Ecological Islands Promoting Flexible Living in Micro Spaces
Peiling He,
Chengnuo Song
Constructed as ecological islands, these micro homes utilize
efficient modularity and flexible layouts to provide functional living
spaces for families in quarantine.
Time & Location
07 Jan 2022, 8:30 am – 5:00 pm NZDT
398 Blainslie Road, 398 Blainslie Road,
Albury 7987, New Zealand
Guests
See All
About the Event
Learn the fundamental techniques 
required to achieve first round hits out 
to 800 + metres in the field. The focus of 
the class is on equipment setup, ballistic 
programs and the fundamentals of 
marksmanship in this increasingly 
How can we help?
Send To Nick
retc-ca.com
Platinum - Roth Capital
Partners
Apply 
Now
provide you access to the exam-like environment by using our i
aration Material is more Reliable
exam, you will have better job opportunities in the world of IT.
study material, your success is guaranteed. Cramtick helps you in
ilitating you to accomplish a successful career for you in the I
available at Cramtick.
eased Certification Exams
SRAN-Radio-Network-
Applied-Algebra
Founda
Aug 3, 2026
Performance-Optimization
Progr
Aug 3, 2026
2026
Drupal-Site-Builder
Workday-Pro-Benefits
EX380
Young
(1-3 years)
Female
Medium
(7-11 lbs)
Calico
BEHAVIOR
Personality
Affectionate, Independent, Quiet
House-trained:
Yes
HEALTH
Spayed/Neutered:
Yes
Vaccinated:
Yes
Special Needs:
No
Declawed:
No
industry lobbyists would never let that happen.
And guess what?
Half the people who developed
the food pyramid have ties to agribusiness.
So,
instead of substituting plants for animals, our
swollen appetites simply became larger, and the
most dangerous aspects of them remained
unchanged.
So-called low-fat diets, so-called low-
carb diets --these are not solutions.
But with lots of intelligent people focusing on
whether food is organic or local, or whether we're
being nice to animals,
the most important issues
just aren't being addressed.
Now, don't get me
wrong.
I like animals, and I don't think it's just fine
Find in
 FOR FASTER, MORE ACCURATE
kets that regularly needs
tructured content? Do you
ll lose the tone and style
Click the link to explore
==================================================
- [EXERCISE PROMPT]:
Reproduce every line of the records above verbatim, in the same order.

- [COMPLETED EXERCISE]:
Ecological Islands Promoting Flexible Living in Micro Spaces
Peiling He,
Chengnuo Song
Constructed as ecological islands, these micro homes utilize
efficient modularity and flexible layouts to provide functional living
spaces for families in quarantine.
Time & Location
07 Jan 2022, 8:30 am – 5:00 pm NZDT
398 Blainslie Road, 398 Blainslie Road,
Albury 7987, New Zealand
Guests
See All
About the Event
Learn the fundamental techniques 
required to achieve first round hits out 
to 800 + metres in the field. The focus of 
the class is on equipment setup, ballistic 
programs and the fundamentals of 
marksmanship in this increasingly 
How can we help?
Send To Nick
retc-ca.com
Platinum - Roth Capital
Partners
Apply 
Now
provide you access to the exam-like environment by using our i
aration Material is more Reliable
exam, you will have better job opportunities in the world of IT.
study material, your success is guaranteed. Cramtick helps you in
ilitating you to accomplish a successful career for you in the I
available at Cramtick.
eased Certification Exams
SRAN-Radio-Network-
Applied-Algebra
Founda
Aug 3, 2026
Performance-Optimization
Progr
Aug 3, 2026
2026
Drupal-Site-Builder
Workday-Pro-Benefits
EX380
Young
(1-3 years)
Female
Medium
(7-11 lbs)
Calico
BEHAVIOR
Personality
Affectionate, Independent, Quiet
House-trained:
Yes
HEALTH
Spayed/Neutered:
Yes
Vaccinated:
Yes
Special Needs:
No
Declawed:
No
industry lobbyists would never let that happen.
And guess what?
Half the people who developed
the food pyramid have ties to agribusiness.
So,
instead of substituting plants for animals, our
swollen appetites simply became larger, and the
most dangerous aspects of them remained
unchanged.
So-called low-fat diets, so-called low-
carb diets --these are not solutions.
But with lots of intelligent people focusing on
whether food is organic or local, or whether we're
being nice to animals,
the most important issues
just aren't being addressed.
Now, don't get me
wrong.
I like animals, and I don't think it's just fine
Find in
 FOR FASTER, MORE ACCURATE
kets that regularly needs
tructured content? Do you
ll lose the tone and style
Click the link to explore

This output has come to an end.